Often, kids placed in foster care are never returned to their biological parents because their parents don't want them. Or are unable to correct the ``circumstances'' - substance abuse, domestic violence, etc. - that led to the children's removal from their custody.
Meanwhile, however, these parents may refuse to relinquish their ``rights'' to the children so that others might adopt them. And, without the natural parents' consent, legal obstacles make it exceedingly difficult to free a child for adoption, even if the child has been subject to severe physical or sexual abuse at the hands of the natural parents.
Thousands of kids, as a result, are bounced around from foster home to foster home. They grow up as drifters, in and out of others' families, never having a family to call their own.
Clinton has ordered administration officials to find ways to double by 2002 the number of children adopted from foster homes; several federal lawmakers also are working on legislation toward that end.
Among possible changes are financial bonuses to states that move children out of long-term foster care into permanent adoptive families. Accompanying these would be requirements that state social-service agencies evaluate the status of children in foster homes earlier than is now customary, and that they make the evaluations more often.

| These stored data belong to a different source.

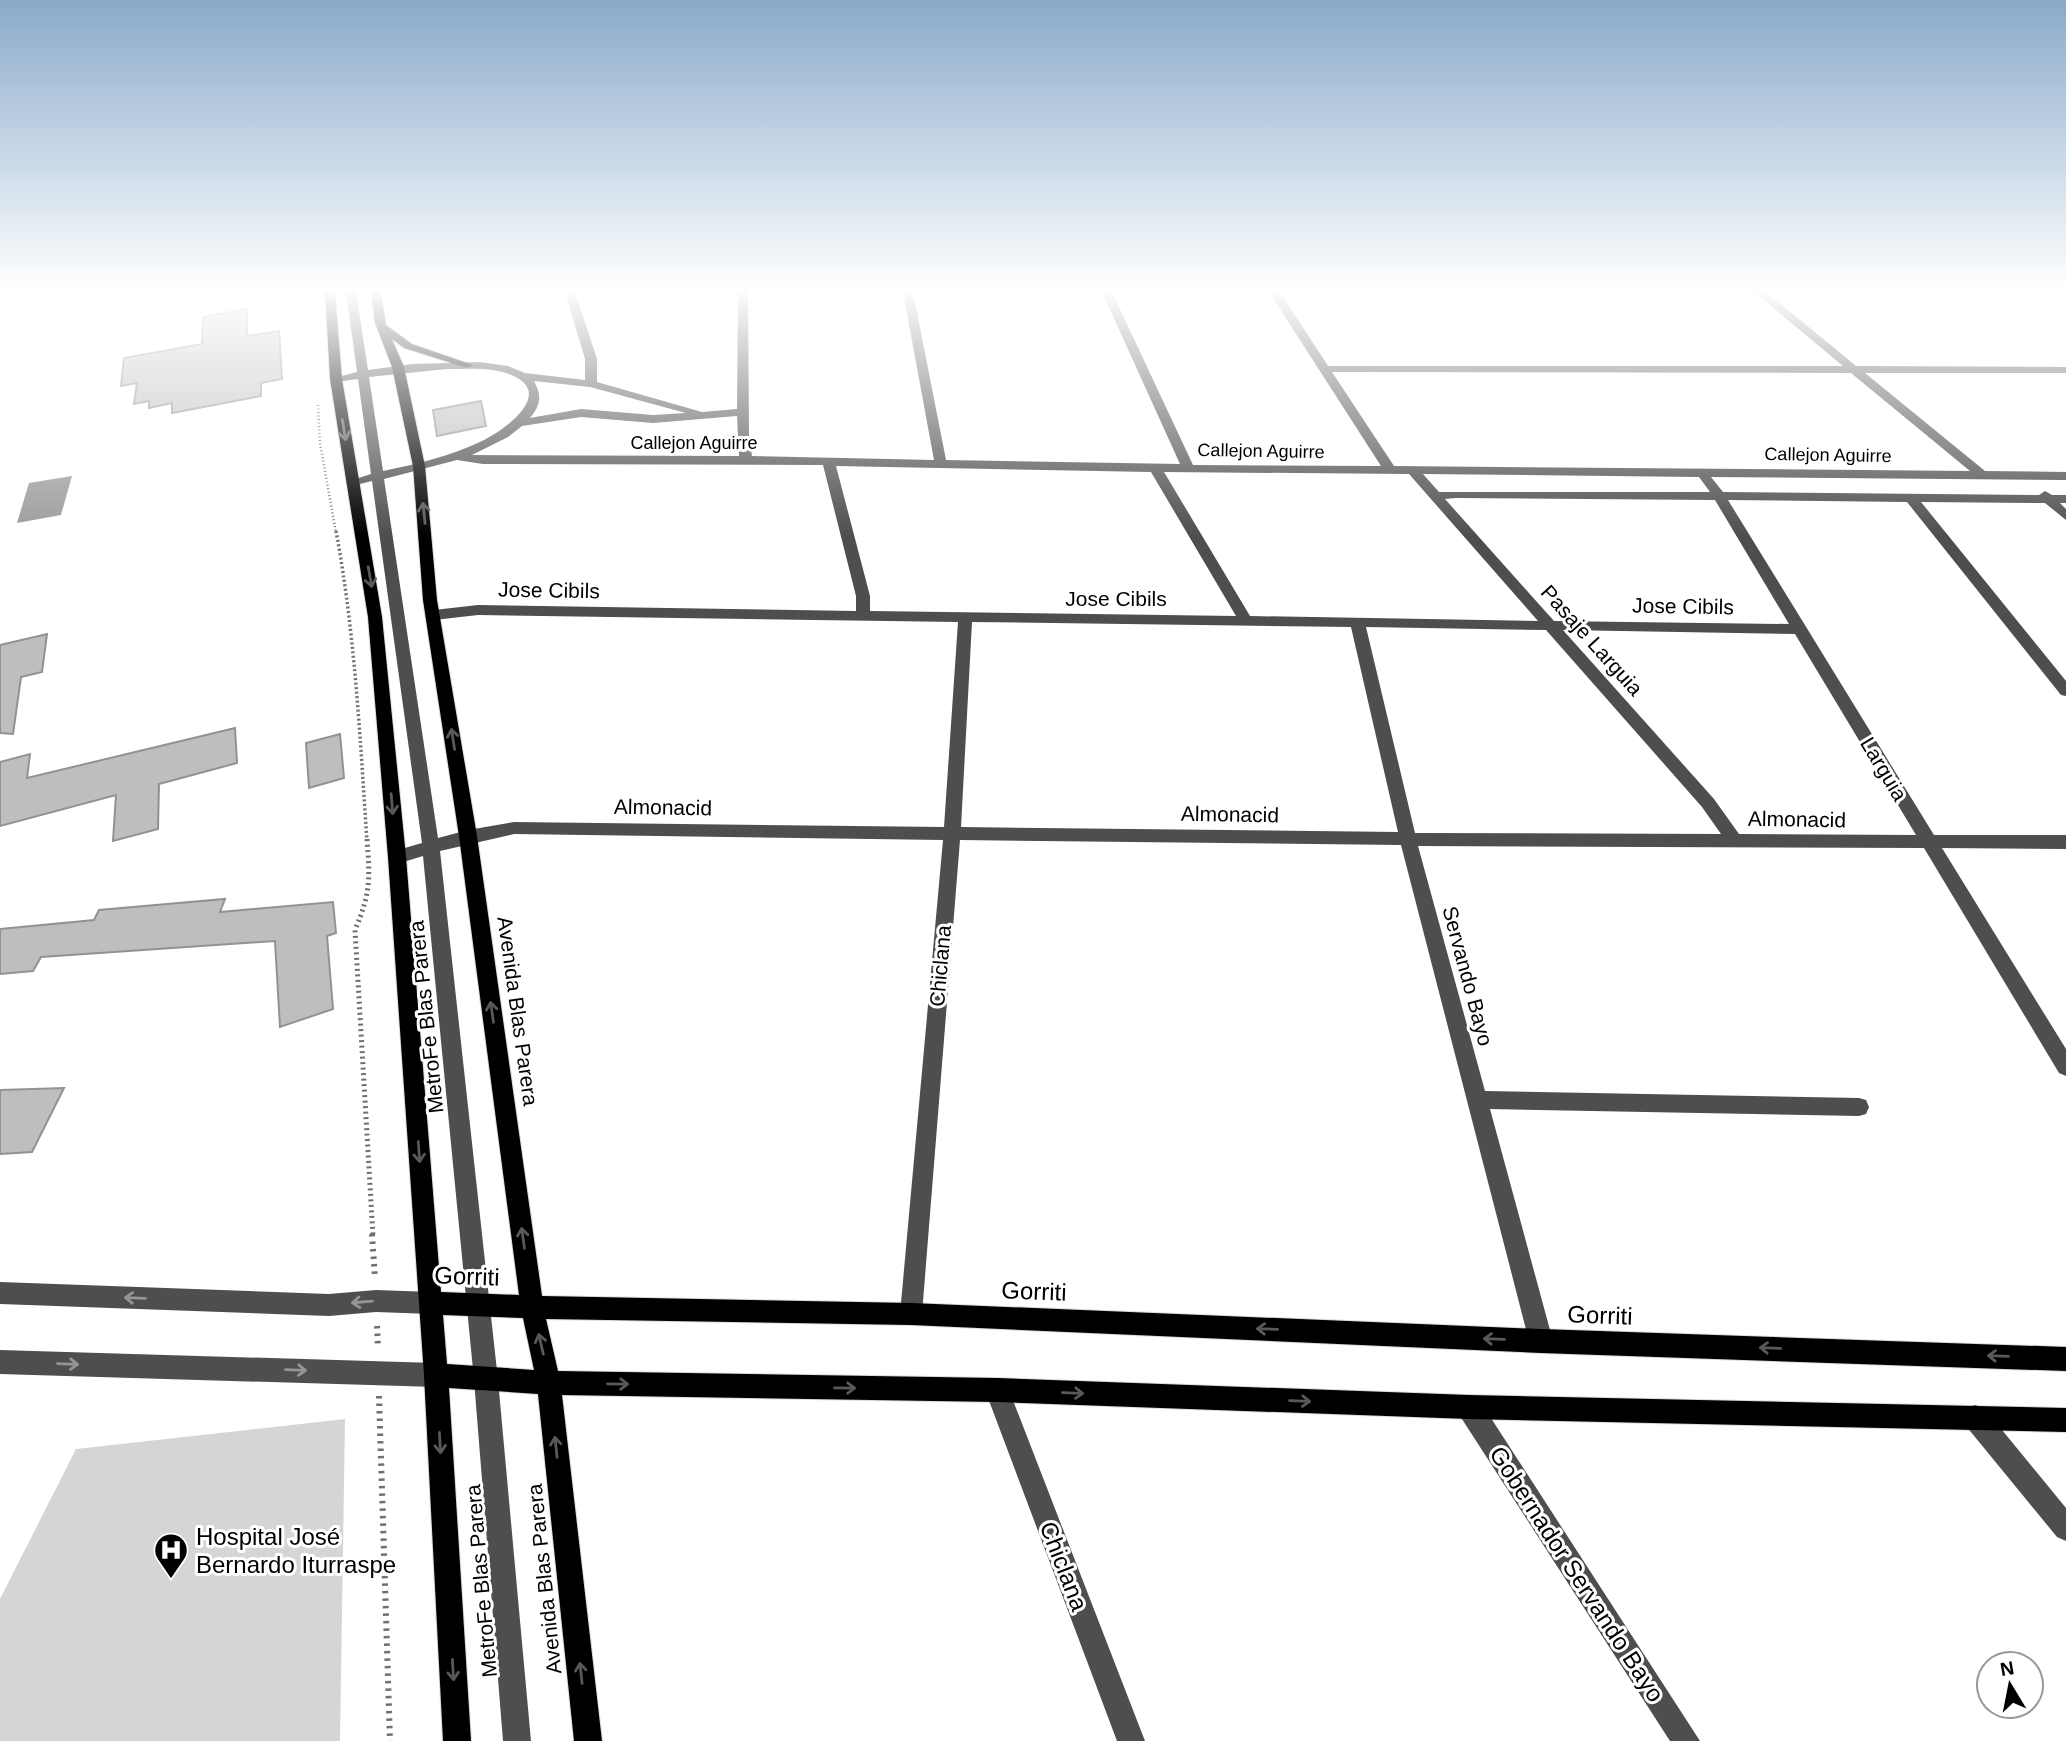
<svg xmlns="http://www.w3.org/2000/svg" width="2066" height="1741" viewBox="0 0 2066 1741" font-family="Helvetica,sans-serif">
  <rect width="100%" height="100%" fill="#fff"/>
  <path fill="#d5d5d5" d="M345,1419l-5,322h-340v-142l76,-150z"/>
  <path fill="#9c9c9c" d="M72,476l-11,39 -44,8 12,-40z"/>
  <path fill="#bebebe" stroke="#929292" stroke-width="2" d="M247,309v27l32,-5 3,48 -21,4v13l-89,17v-10l-23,5v-7l-15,3 3,-21 -16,3 3,-28 78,-14 1,-27z
    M481,401l5,25 -49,10 -4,-26z
    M47,634l-5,38 -21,5 -8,57 -13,-1v-88z
    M235,728l2,35 -78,21 -1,45 -45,12 3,-46 -116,31v-64l30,-8 -3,24z
    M340,734l4,44 -35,10 -3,-45z
    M225,899l-5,13 113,-10 3,31 -9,3 6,73 -53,18 -5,-86 -234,16 -8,14 -33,3v-45l94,-9 5,-10z
    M64,1088l-32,64 -32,2v-64z"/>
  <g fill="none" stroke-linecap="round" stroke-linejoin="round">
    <g stroke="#dbdbdb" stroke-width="2">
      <path id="major" d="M325,292h10l7,87 40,238 24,240 35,435 78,3 -60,-459 -36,-236 -10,-134 -21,-99 -17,-44 -4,-31h10l5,33 26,19 61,21 -6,3 -63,-20 -12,-9 12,28 21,99 12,134 40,236 65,460 369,7 630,26 525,18v24l-525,-18 -630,-28 -365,-6 12,52 439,7 472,17 597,13v24l-597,-13 -472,-17 -435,-7 40,346h-28l-36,-347 -89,-6 22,353h-28l-19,-366 -36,-518 -20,-240 -38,-238zM443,1315l80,3 11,52 -87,-6z"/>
    </g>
    <path stroke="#707070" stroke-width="2.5" stroke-dasharray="1 2.5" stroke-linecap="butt" d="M318,405l2,38 16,90"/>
    <path stroke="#707070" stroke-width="3.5" stroke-dasharray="2 2.5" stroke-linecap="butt" d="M336,531c19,102 24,207 31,310"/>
    <path stroke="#707070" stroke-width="5" stroke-dasharray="2 3.5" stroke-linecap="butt" d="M367,839c3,40 4,53 -12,91l18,306"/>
    <path stroke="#707070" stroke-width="6" stroke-dasharray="2.5 5" stroke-linecap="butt" d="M372,1234l3,44
      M377,1326l1,22
      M379,1396l11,345"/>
    <path fill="#4e4e4e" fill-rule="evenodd" d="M346,292h10l12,78 44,-6 68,-2 28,4 17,7 60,7v-21l-20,-67h10l22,67v23l105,30 35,-3 1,-117h10l1,144 3,20 182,4 -31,-168h10l33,168 234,4 -78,-172h10l81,173 188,1 -112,-174h11l48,74h515l-89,-74h12l90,74 210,1v6h-201l120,98 81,1v8l-355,-3 12,15 316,3 6,-4 7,4h14v8h-6l6,6v11l-21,-17 -124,-1 145,179v15l-5,-1 -154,-193 -179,-2 206,335h132v14l-124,-1 124,201v27l-7,-3 -135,-225 -506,-2 67,245 374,7 7,2 3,7 -3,7 -7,2 -369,-7 63,232 -4,8 -8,4 -8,-4 -4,-8 -128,-496 -441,-5 -38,474 -3,8 -8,3 -8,-3 -3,-8 43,-474 -429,-6 -74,17 58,529 33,361h-28l-29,-361 -51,-524 -26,8 -6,-2 -3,-5 3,-5 31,-9 -50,-362 -20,5 -6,-4 25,-8 -13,-95 -22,3 -6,-3 27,-7zM447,369c19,0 41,-2 59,4 53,17 1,56 -24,68 -31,15 -65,23 -99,30l-14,-94zM1332,372l519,1 119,98 -576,-5zM534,381l56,6 96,26 -33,2 -72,-6 -51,9c11,-14 12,-22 4,-37zM737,416l2,40 -267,-1 36,-18 14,-11 59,-9 72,6zM457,460l26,4 340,1 33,131v15l-378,-6 -44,5 -7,5 7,5 44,-5 480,7 -14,205 -430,-5 -46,8 -30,8 -54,-359zM836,466l315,6 85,144 -366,-5v-15zM1164,472l245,2 129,147 -288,-5zM1423,474l276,3 11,15h-271zM1455,498l260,2 74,124 -235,-3 -109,-122zM972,622l379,5 47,205 -437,-5zM1366,627l180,3 156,177 19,27 -306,-1zM1563,630l232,4 121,201 -177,-1 -25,-35z
      M0,1282l329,12 47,-4 55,2 8,3 3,8 -3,8 -8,3 -55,-2 -47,4 -329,-12z
      M0,1350l436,13 8,4 4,8 -4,8 -8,4 -436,-13z
      M997,1378l8,4 4,8 136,351h-28l-132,-351 4,-8z
      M1469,1395l9,3 222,343h-30l-210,-325 -3,-9 3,-9z
      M1975,1405l9,3 82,100v33l-9,-4 -91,-111 -3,-9 3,-9z"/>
    <use href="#major" fill="#000" fill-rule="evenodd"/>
  </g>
  <defs><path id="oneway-shaft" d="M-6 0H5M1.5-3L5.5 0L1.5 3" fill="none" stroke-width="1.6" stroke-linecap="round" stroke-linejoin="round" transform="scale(1.75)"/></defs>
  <g stroke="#595959">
    <use href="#oneway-shaft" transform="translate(344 430) rotate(81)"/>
    <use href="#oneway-shaft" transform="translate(424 513) rotate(-96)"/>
    <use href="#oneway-shaft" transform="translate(370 577) rotate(80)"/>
    <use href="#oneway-shaft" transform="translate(453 739) rotate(-99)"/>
    <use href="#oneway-shaft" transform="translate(392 804) rotate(85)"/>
    <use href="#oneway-shaft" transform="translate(492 1012) rotate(-98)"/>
    <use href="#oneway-shaft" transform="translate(419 1152) rotate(86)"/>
    <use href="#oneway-shaft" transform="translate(523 1238) rotate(-98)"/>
    <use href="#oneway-shaft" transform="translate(1267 1329) rotate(-178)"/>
    <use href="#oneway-shaft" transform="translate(1494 1339) rotate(-178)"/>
    <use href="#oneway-shaft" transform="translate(541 1344) rotate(-103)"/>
    <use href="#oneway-shaft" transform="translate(1770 1348) rotate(-178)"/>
    <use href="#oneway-shaft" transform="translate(1998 1356) rotate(-178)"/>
    <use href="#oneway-shaft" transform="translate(618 1384) rotate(1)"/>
    <use href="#oneway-shaft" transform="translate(845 1388) rotate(1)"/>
    <use href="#oneway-shaft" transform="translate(1073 1393) rotate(2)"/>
    <use href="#oneway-shaft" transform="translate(1300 1401) rotate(2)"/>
    <use href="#oneway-shaft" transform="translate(440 1443) rotate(87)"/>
    <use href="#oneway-shaft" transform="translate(556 1447) rotate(-96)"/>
    <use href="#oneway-shaft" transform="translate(453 1670) rotate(87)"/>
    <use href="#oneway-shaft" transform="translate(581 1673) rotate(-96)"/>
  </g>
  <g stroke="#959595">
    <use href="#oneway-shaft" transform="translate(135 1298) rotate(-178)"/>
    <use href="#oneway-shaft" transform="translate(362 1302) rotate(175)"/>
    <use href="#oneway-shaft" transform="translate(68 1364) rotate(2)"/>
    <use href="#oneway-shaft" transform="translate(296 1370) rotate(2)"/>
  </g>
  <linearGradient id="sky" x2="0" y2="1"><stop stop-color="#89aaca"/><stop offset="0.54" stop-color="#fff"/><stop offset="1" stop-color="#fff" stop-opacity="0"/></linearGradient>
  <rect width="2066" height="536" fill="url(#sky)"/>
  <defs>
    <g id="hospital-pin" transform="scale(1.75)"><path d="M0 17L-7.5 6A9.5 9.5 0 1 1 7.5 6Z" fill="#000" stroke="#fff"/><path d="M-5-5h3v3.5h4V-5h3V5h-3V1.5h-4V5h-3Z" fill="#fff"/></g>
  </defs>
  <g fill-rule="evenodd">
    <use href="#hospital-pin" x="171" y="1550"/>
  </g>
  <g text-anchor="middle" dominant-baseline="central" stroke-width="6" stroke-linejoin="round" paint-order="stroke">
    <g font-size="18" fill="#000" stroke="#fff">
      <text x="694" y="443">Callejon Aguirre</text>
      <text transform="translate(1261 451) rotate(1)">Callejon Aguirre</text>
      <text transform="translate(1828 455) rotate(1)">Callejon Aguirre</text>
    </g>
    <g font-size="21" fill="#000" stroke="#fff">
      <text transform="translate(549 590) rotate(1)">Jose Cibils</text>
      <text x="1116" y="598">Jose Cibils</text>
      <text transform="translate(1683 606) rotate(1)">Jose Cibils</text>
      <text transform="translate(1592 640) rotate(48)">Pasaje Larguia</text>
      <text transform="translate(1884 769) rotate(59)">Larguia</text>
      <text transform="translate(663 807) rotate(1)">Almonacid</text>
      <text transform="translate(1230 814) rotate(1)">Almonacid</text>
      <text transform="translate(1797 819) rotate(1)">Almonacid</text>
      <text transform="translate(940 966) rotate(-85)">Chiclana</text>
      <text transform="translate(1468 976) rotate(75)">Servando Bayo</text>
      <text transform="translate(518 1011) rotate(82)">Avenida Blas Parera</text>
      <text transform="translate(426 1017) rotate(-96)">MetroFe Blas Parera</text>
      <text transform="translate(544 1579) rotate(-96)">Avenida Blas Parera</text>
      <text transform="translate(481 1581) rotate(-95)">MetroFe Blas Parera</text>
    </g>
    <g font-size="24" fill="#000" stroke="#fff">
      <text transform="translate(467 1276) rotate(2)">Gorriti</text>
      <text transform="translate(1034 1291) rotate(2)">Gorriti</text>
      <text transform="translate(1600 1315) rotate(2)">Gorriti</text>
      <text transform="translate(1064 1566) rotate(69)">Chiclana</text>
      <text transform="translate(1577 1574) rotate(57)">Gobernador Servando Bayo</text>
    </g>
    <g font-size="24" fill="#000" stroke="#fff" text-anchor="start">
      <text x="196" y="1536">Hospital José<tspan x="196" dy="28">Bernardo Iturraspe</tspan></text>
    </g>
  </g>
  <g transform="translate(2010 1685) rotate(350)"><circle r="33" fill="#ffffff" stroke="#999999" stroke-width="2"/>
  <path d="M0-5L12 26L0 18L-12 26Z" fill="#000000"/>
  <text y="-10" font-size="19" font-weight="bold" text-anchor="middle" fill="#000000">N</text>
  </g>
</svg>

Social workers should, of course, make every effort to reunite foster children with their biological parents whenever reasonably possible, as soon as is reasonably possible. But some biological parents will never be ready, willing and/or able to care responsibly for their kids. The children would be better off with adoptive parents. And there are plenty of couples who desperately want to adopt such children, only to be frustrated by bureaucratic (not to mention financial) barriers.
It's time for change. The law's bias for reunification should no longer serve to hold children hostage in the foster-care system. Neither should the law be so weighted in favor of biological parents' ``rights'' that it ignores the best interest of children and crushes their hopes for a normal, happier childhood.